Chem Biodivers. 2004 Mar;1(3):415-25.
Polyphenols from Polygala spp. and their antioxidant activity.
Cervellati R, Innocenti G, Dall'Acqua S, Costa S, Sartini E.
Dipartimento di Chimica G. Ciamician, Universita di Bologna, via Selmi 2, I-40126 Bologna. rinaldo.cervellati@unibo.it
Members of Polygalaceae are known to contain a variety of different polyphenolic compounds such as xanthones, flavonoids, and biphenyl derivatives. Here, we report the isolation and structural characterization of two new phenol derivatives, named alpestrin (= 3,3',5'-trimethoxy[1,1'-biphenyl]-4-ol; 10) and alpestriose A (= 6-O-benzoyl-1-O-{6-O-acetyl- 3-O-[(4-hydroxy-3,5-dimethoxyphenyl) prop-2-enoyl]-beta-D-fructofuranosyl}- alpha-D-glucopyranoside; 11), and of four known compounds (12-15) from the MeOH extract of Polygala alpestris. The relative in vitro antioxidant activities of these compounds, in comparison with other phenolic substances from Polygala vulgaris, were evaluated by means of the Briggs-Rauscher (BR) oscillating reaction, a method based on the inhibitory effects of antioxidant free-radical scavengers. The experimental antioxidant-activity values (relative to resorcinol as a standard) were compared with those calculated on the basis of the bond-dissociation enthalpies. The structure/activity relationships for the compounds examined are also discussed.
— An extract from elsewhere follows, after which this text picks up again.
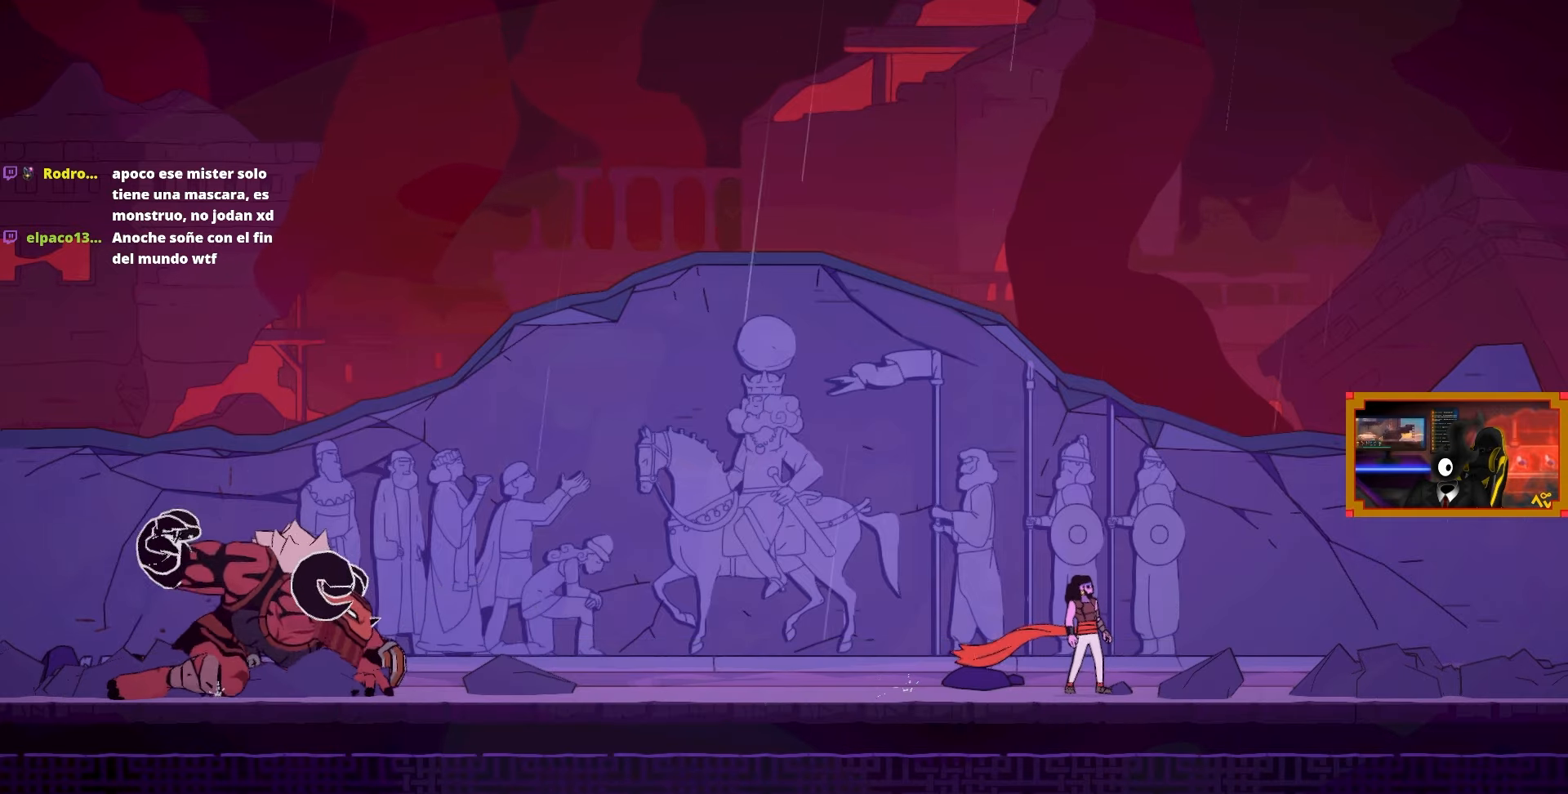
{"buttons": [], "left_stick": "center", "right_stick": "center", "events": []}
Immunopharmacol Immunotoxicol 2000 Aug;22(3):531-44
Inhibitory effect of interleukin-1alpha-induced apoptosis by Polygala tenuifolia in Hep G2 cells.
Koo HN, Jeong HJ, Kim KR, Kim JC, Kim KS, Kang BK, Kim HM, Kim JJ.
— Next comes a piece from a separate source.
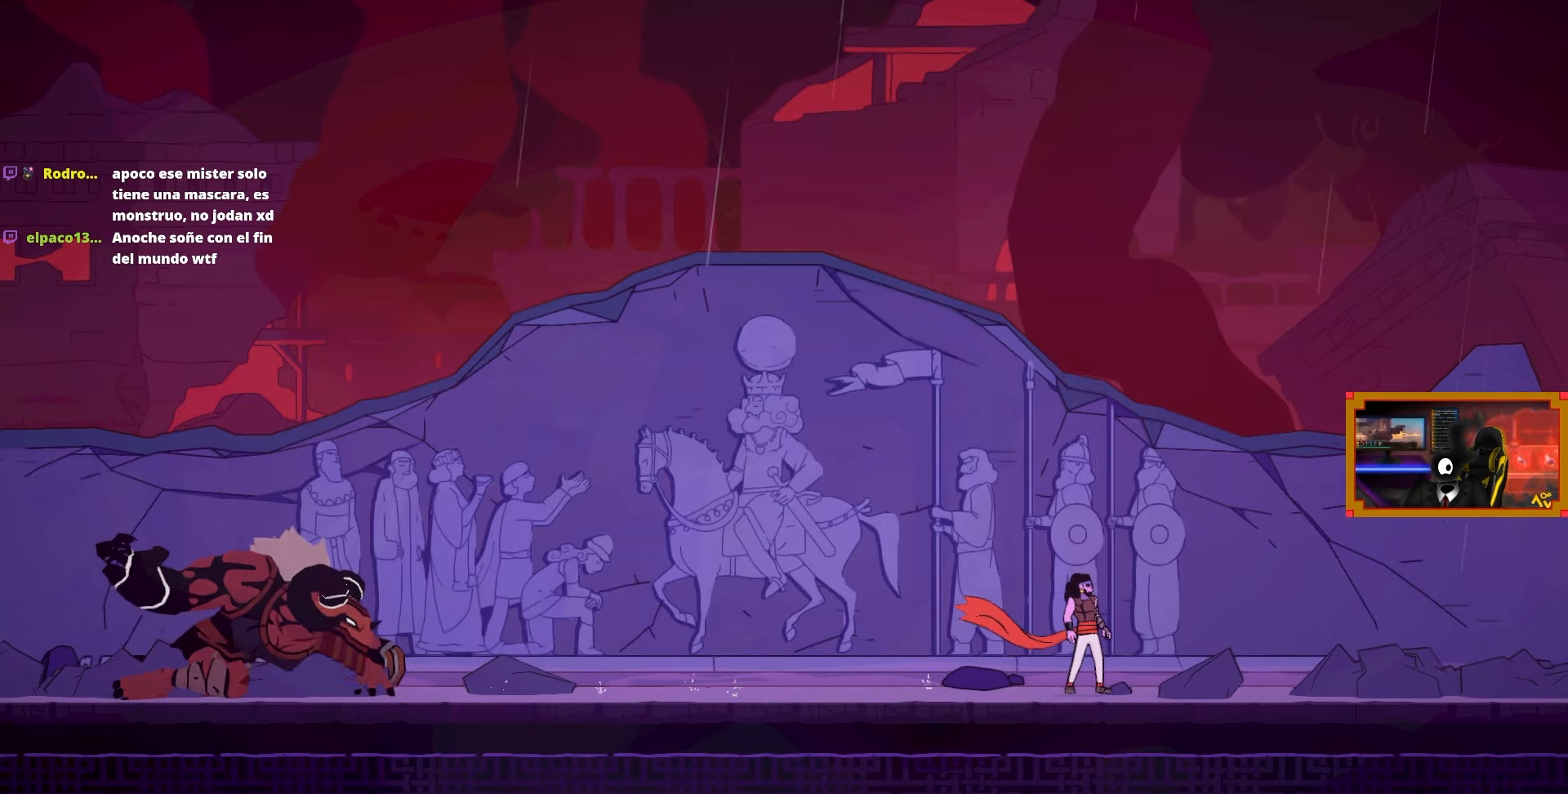
{"buttons": [], "left_stick": "center", "right_stick": "center", "events": []}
Department of Oriental Pharmacy, College of Pharmacy, Wonkwang University, Chonbuk, South Korea.
In this study, we investigated the effect of an aqueous extract of Polygala tenuifolia WILLDENOW (Polygalaceae) roots (PTAE) on ethanol (EtOH)-induced cytotoxicity in Hep G2 cells. PTAE (0.01-1 microg/ml) dose-dependently inhibited the EtOH-induced interleukin-1alpha (IL-1alpha) secretion. PTAE (0.01-1 microg/ml) also inhibited the EtOH- and IL-1alpha-induced cytotoxicity. Furthermore, we found that PTAE inhibited the IL-1alpha-induced apoptosis of Hep G2 cells. These results suggest that PTAE may prevent the EtOH-induced cytotoxicity through inhibition of the apoptosis of Hep G2 cells.